Mahkememizce yapılan yargılama sonunda verilen 2005/996-2012/129 E/K sayılı, 14/05/2012 tarihli karar ile :”…Davalı savunmaları, ….Ağır Ceza Mahkemesinin kesinleşen ve beraatle sonuçlanan ceza dosyası o dosyada alınan bilirkişi raporu ile idari yönden … tarafından dosyada mevcut bilirkişi raporu ve mahkememizce alınan bilirkişi raporu nazara alınarak açılan alacak davasının REDDİNE” karar verilmiş,
Davacı vekilinin temyizi üzerine Mahkememiz kararı Yargıtay 11. Hukuk Dairesi’nin 2013/2776-2014/10008 E. K. Sayılı, 29.05.2014 tarihli ilamı ile :”…Yönetim kurulu üyelerinin sorumluluğu ters çevrilmiş bir kusur sorumluluğudur. Buna göre davacı şirketin zarara uğradığını ispatlaması yeterli olup, bundan sonra yöneticilerin zarardan kendilerinin sorumlu bulunmadıklarını ispat etmesi gerekmektedir. Davalılardan …’in 08.04.2002 tarihli yönetim kurulu kararı ile mali işlerden sorumlu genel müdür olarak atandığı, davalı …’in de diğer iki davalının sorumluluğunu üstlendiği gözetildiğinde, tüm davalıların sorumluluklarının aynı esaslara göre değerlendirilmesi gerektiği tabiidir. Açıklanan bu durum karşısında, davacı vekilinin temyiz itirazının kabulüyle yerel mahkeme kararının gerekçeyi içermediği” gerekçesiyle bozulmuş, Mahkememizce bozma ilamına uyulmasına karar verilmiştir.

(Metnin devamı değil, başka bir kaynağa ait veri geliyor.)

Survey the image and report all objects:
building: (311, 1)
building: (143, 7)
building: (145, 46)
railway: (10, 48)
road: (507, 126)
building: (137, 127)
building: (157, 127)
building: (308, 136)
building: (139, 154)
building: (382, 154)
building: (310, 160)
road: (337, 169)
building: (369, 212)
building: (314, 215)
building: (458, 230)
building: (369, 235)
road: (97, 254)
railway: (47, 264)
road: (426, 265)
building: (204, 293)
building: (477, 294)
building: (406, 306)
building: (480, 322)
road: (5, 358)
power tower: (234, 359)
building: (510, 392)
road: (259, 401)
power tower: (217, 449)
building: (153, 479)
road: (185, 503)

Bozma ilamı doğrultusunda Mahkememizce …-2016/954 E/K. sayılı, 22/12/2016 tarihli karar ile :”… iddia, savunma ve tüm dosya kapsamı uyarınca davanın kabulüne, 1.170.403 USD’nin davalılardan müştereken ve müteselsilen tahsiline…” karar verilmiş,
Davacı ve davalılar vekillerinin temyizi üzerine Mahkememiz kararı Yargıtay 11. Hukuk Dairesi’nin 2017/2136 – 2019/1426 E. K. Sayılı, 21/02/2019 tarihli ilamı ile: ”…Mahkemece bozmaya uyulmuş olmasına rağmen, red kararından dönülerek, davanın kabulüne karar verilmiştir. Öncelikle belirtmek gerekir ki, yerel mahkemece verilen davanın reddine ilişkin kısa karar, bir davayı sona erdiren temyizi mümkün olan son kararlardandır. Bu kararla mahkeme, davadan elini çeker ve davayı sona erdirmiş olur. Bu aşamada yapılması zorunlu iş, gerekçeli kararı kısa karar doğrultusunda ve yasal gerekçeleriyle birlikte yazmaktan ibarettir. Artık bu karardan dönme olanaklı olmadığı gibi, kararın asli unsurlarından olan gerekçenin de hüküm fıkrasında uygun biçimde yer alması gerekir. Davanın reddine ya da kabulüne dair karar tefhim edildikten sonra bundan dönülerek yeni ve bundan farklı bir hüküm kurulamayacağı gibi, gerekçe de kısa kararla çelişik olamaz ve daha da önemlisi karar gerekçesiz bırakılamaz. Aksinin kabulü mahkemelere güveni sarsacağı gibi, Anayasa ve yasalarda yer alan kurallara aykırılık oluşturur. Diğer taraftan, mahkemece bozma ilamına uyulmakla bir taraf yararına usuli kazanılmış hak doğacağından bozma dışına çıkılarak karar vermenin usuli kazanılmış hakkın ihlali anlamına geleceği de açıktır. Nitekim, mahkemenin redde ilişkin ilk kararı diğer yönleri incelenmeksizin sadece yasaya uygun olarak gerekçe taşımadığından bahisle bozulmuş, mahkemece bu bozmaya uyma kararı verilmiştir. Burada mahkemece yapılacak iş, hüküm sonucuna uygun olarak gerekçe içeren gerekçeli kararın yazılması olmalıdır. ” gerekçesiyle bozulmuştur.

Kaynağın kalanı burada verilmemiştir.